DOCUMENT TEXT -
---------------

Question

in the figure below, b is between a and c, and c is between b and d. if bd=13, ac=11, and ad=18, find bc. bc =

Explanation:

Step1: Find AB + BC + CD

We know that \( AD = AB + BC + CD = 18 \) (since A to D is the total length). Also, \( BD = BC + CD = 13 \) (since B to D is BC + CD). And \( AC = AB + BC = 11 \) (since A to C is AB + BC).

Step2: Add AC and BD

If we add \( AC \) and \( BD \), we get \( AC + BD=(AB + BC)+(BC + CD)=AB + 2BC + CD \). We know \( AC = 11 \) and \( BD = 13 \), so \( AC + BD=11 + 13 = 24 \).

Step3: Solve for BC

We also know that \( AB + BC + CD=18 \). Let's denote \( AB + BC + CD = 18 \) as equation (1) and \( AB + 2BC + CD = 24 \) as equation (2). Subtract equation (1) from equation (2): \((AB + 2BC + CD)-(AB + BC + CD)=24 - 18\). Simplifying the left side gives \( BC \), and the right side gives \( 6 \). So \( BC = 6 \).

Answer:

\( 6 \)

---------------

MATERIAL SUPPLIED -
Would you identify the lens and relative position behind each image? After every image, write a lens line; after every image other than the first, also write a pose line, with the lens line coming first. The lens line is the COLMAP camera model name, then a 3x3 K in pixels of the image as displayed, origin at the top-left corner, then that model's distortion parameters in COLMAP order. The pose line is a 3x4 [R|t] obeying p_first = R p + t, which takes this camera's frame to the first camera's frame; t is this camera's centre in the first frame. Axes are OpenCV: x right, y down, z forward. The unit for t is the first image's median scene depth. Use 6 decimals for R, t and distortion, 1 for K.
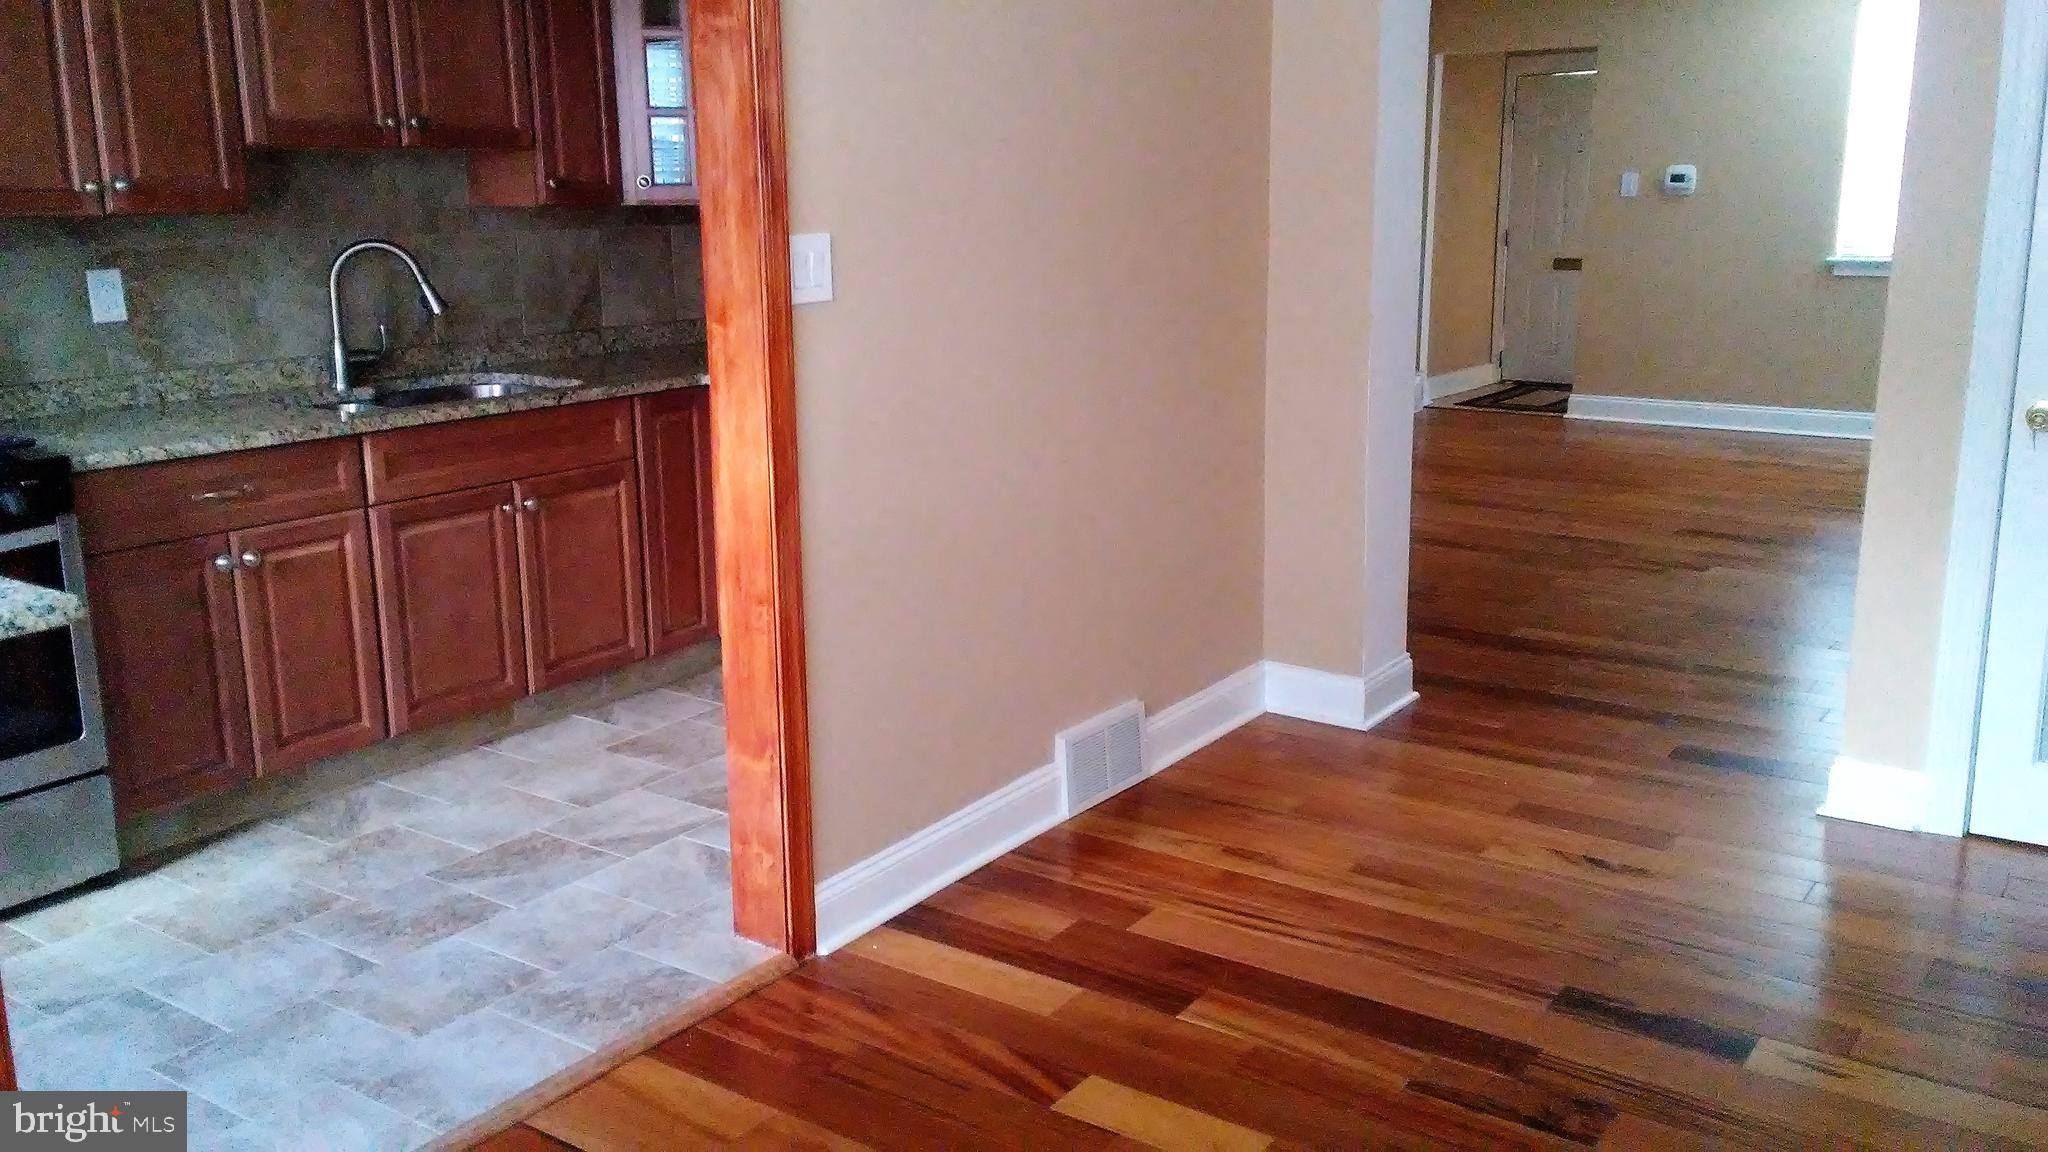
lens RADIAL K [[1748.3, 0, 1041.9], [0, 1748.3, 565.5], [0, 0, 1]] dist [0.065922, -0.015842]
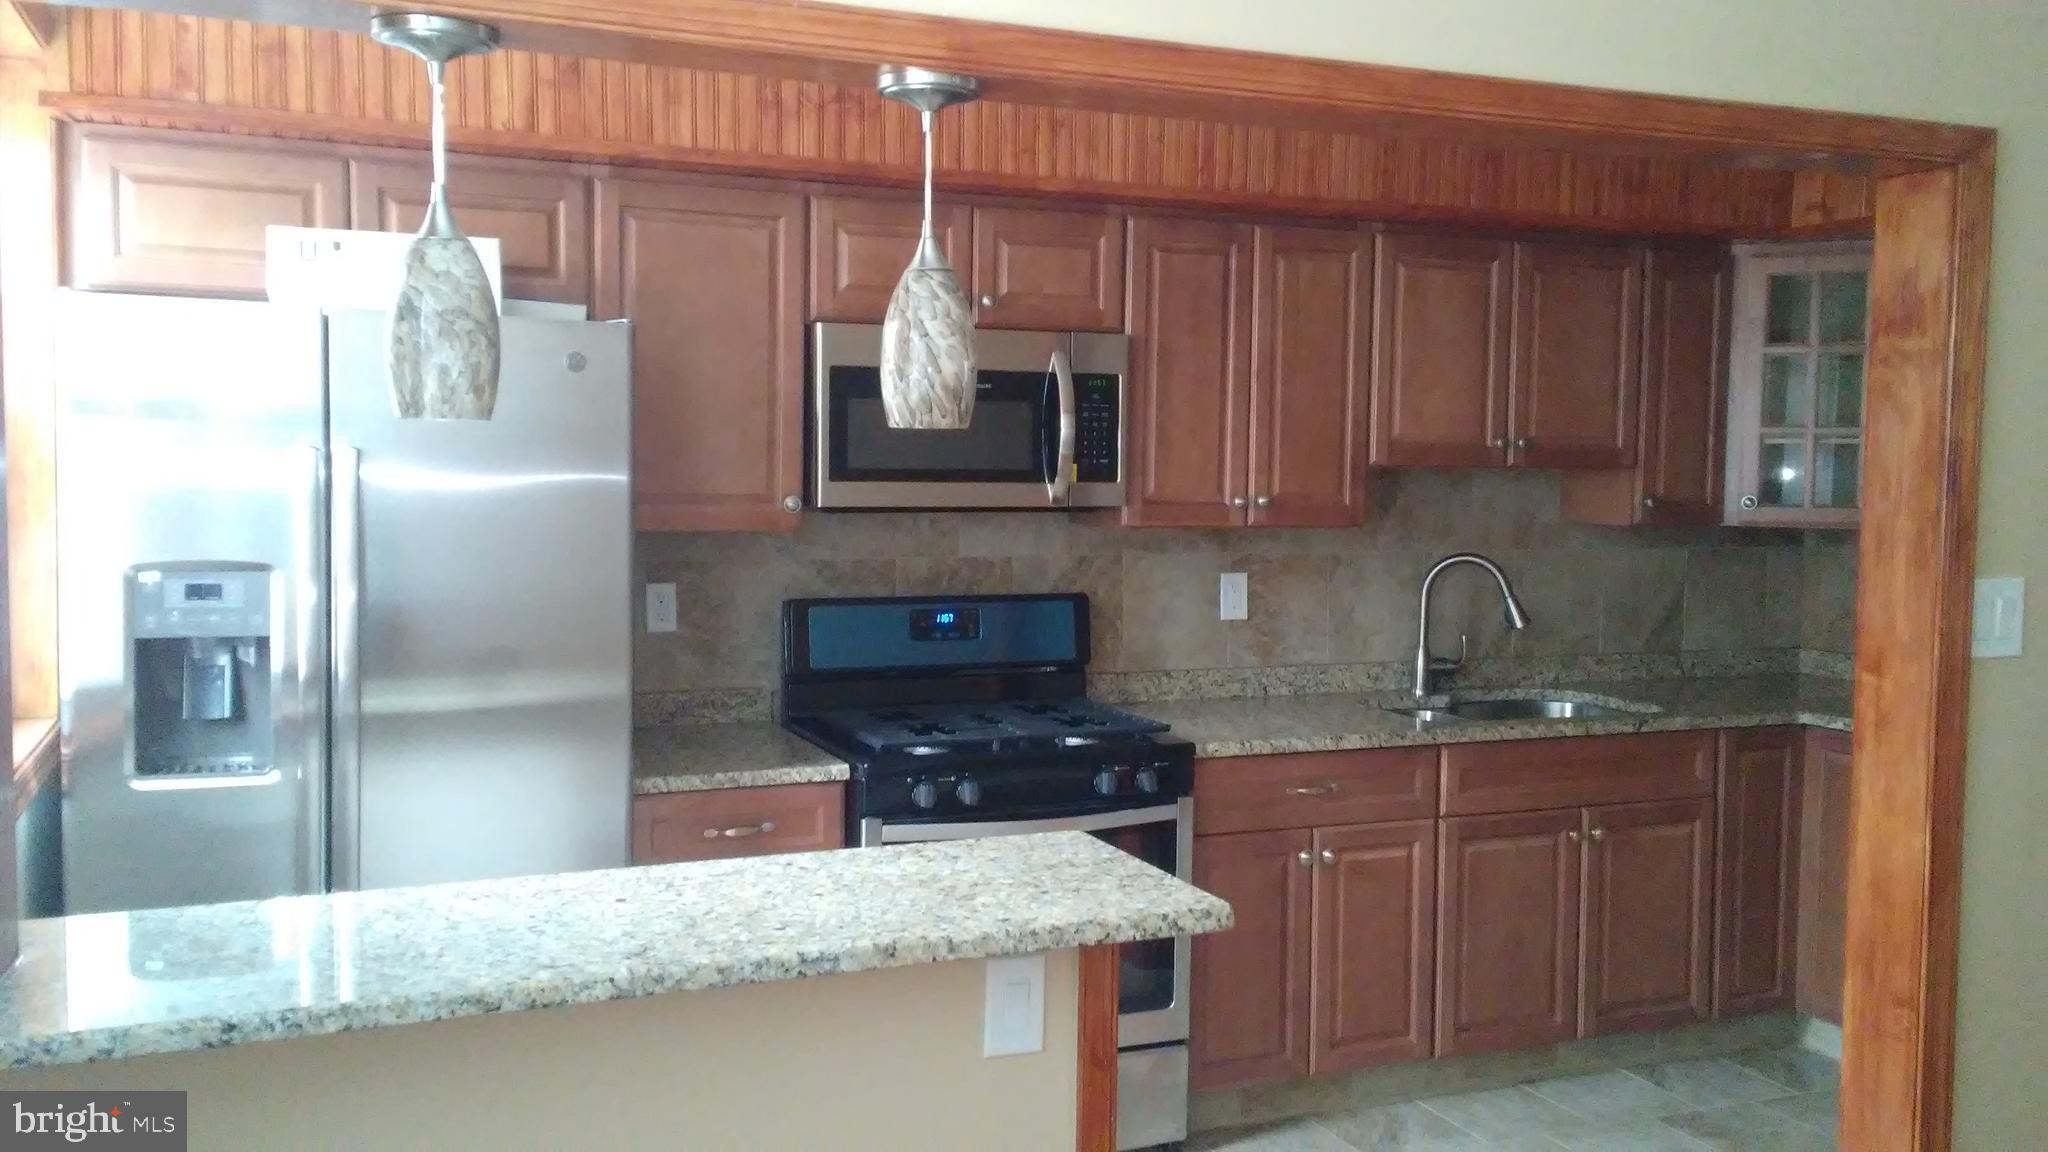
lens RADIAL K [[1748.3, 0, 1033.1], [0, 1748.3, 562.3], [0, 0, 1]] dist [0.065922, -0.015842]
pose [[0.842960, 0.048329, -0.535802, -0.048383], [-0.137936, 0.982079, -0.128428, -0.015288], [0.519993, 0.182166, 0.834520, 0.024281]]
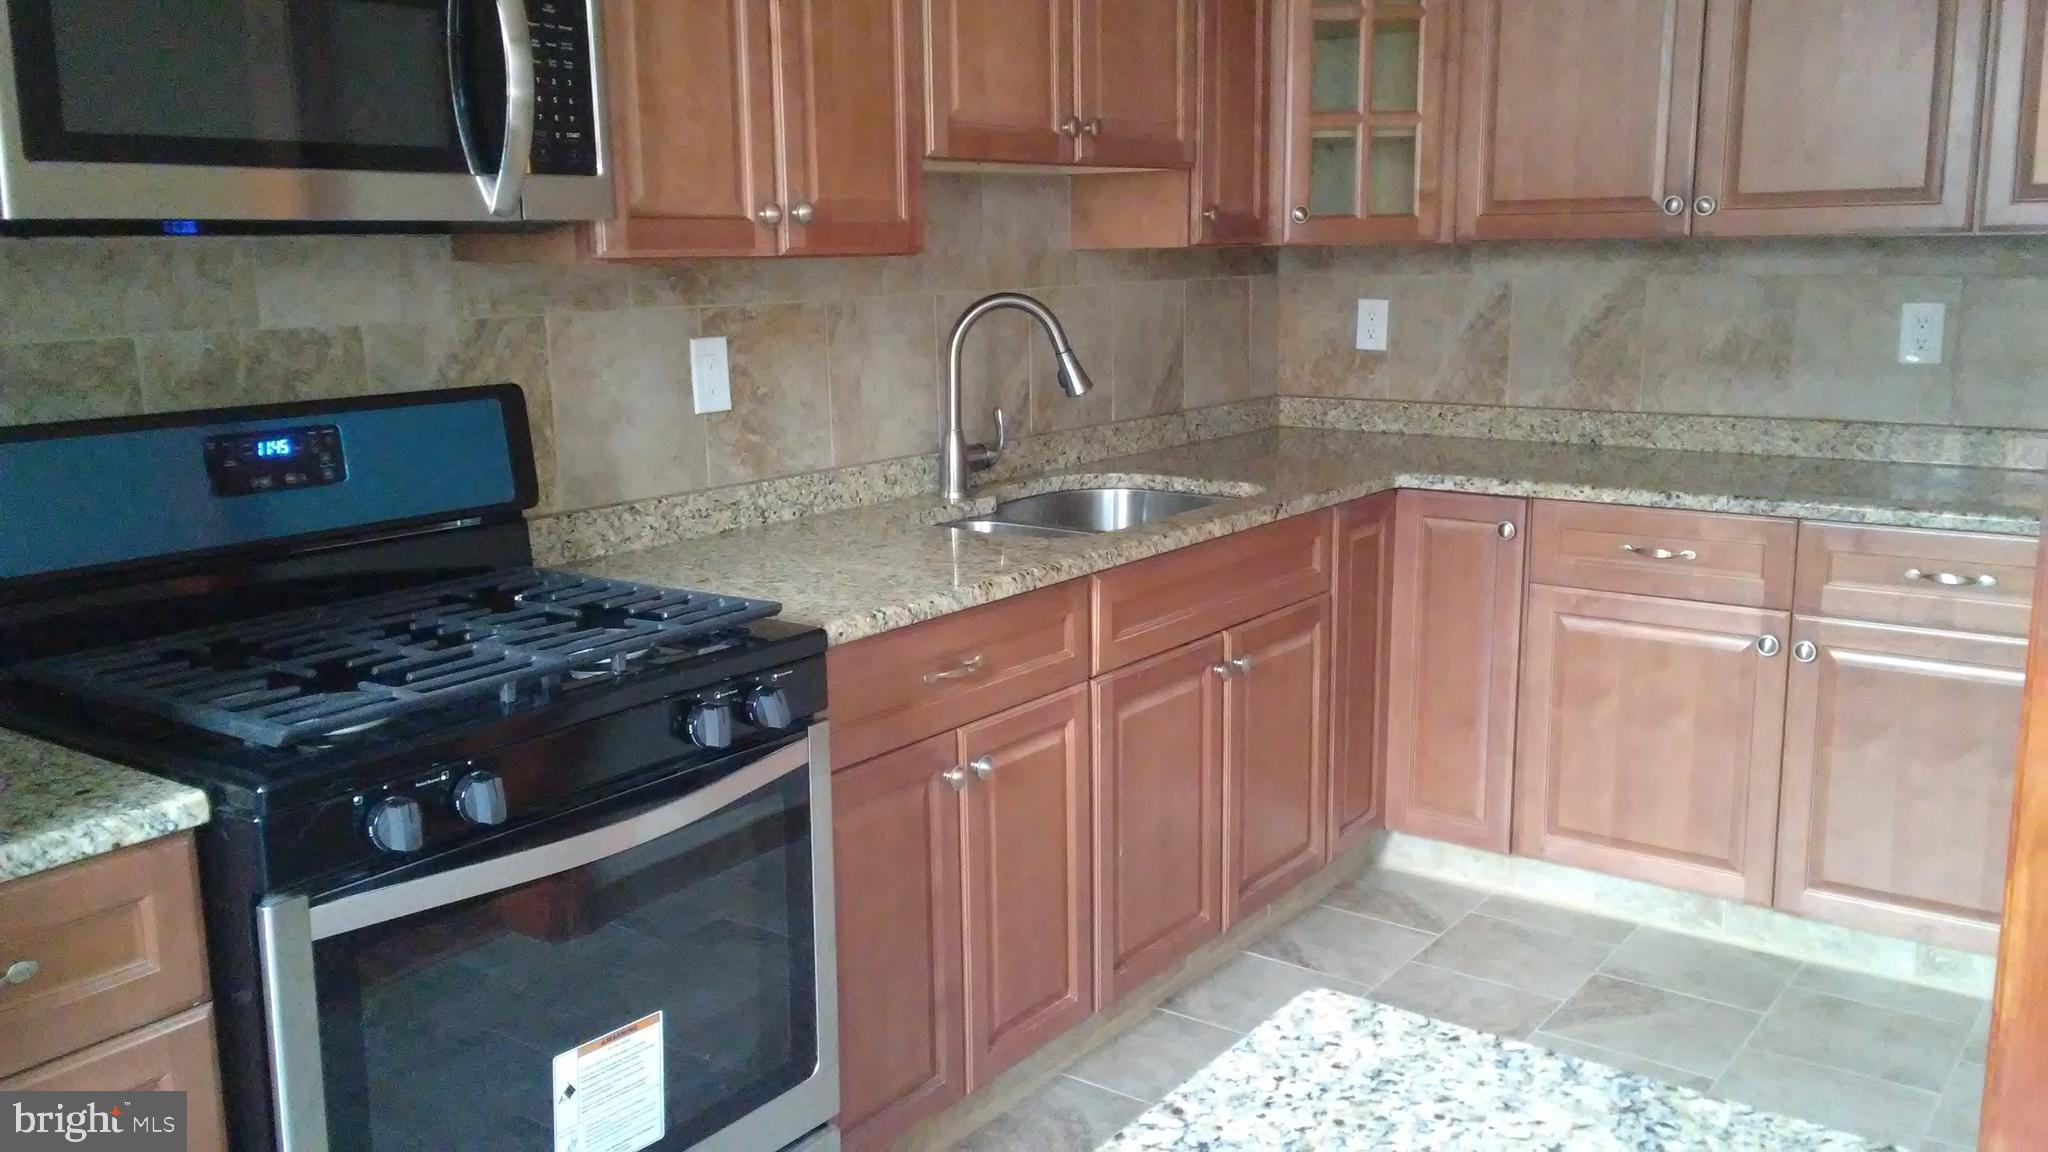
lens RADIAL K [[1748.3, 0, 1030.9], [0, 1748.3, 558.3], [0, 0, 1]] dist [0.065922, -0.015842]
pose [[0.999675, -0.002032, -0.025412, -0.376145], [0.000923, 0.999050, -0.043563, -0.048607], [0.025476, 0.043525, 0.998727, 0.313368]]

---------------

TASK REQUIREMENTS -
(a) Repeat the part of the geometry solution starting with "We also know" and going on through "So \( BC = 6 \).".
(b) Answer these questions from the geometry solution:
(i) What length does the geometry solution give for AD?
(ii) What total does the geometry solution get when AC and BD are added?
(iii) What value does the geometry solution find for BC?
The entries are not needed for anything here.

SOLUTIONS BY TASK -
(a)
We also know that \( AB + BC + CD=18 \). Let's denote \( AB + BC + CD = 18 \) as equation (1) and \( AB + 2BC + CD = 24 \) as equation (2). Subtract equation (1) from equation (2): \((AB + 2BC + CD)-(AB + BC + CD)=24 - 18\). Simplifying the left side gives \( BC \), and the right side gives \( 6 \). So \( BC = 6 \).

(b)
(i) 18
(ii) 24
(iii) 6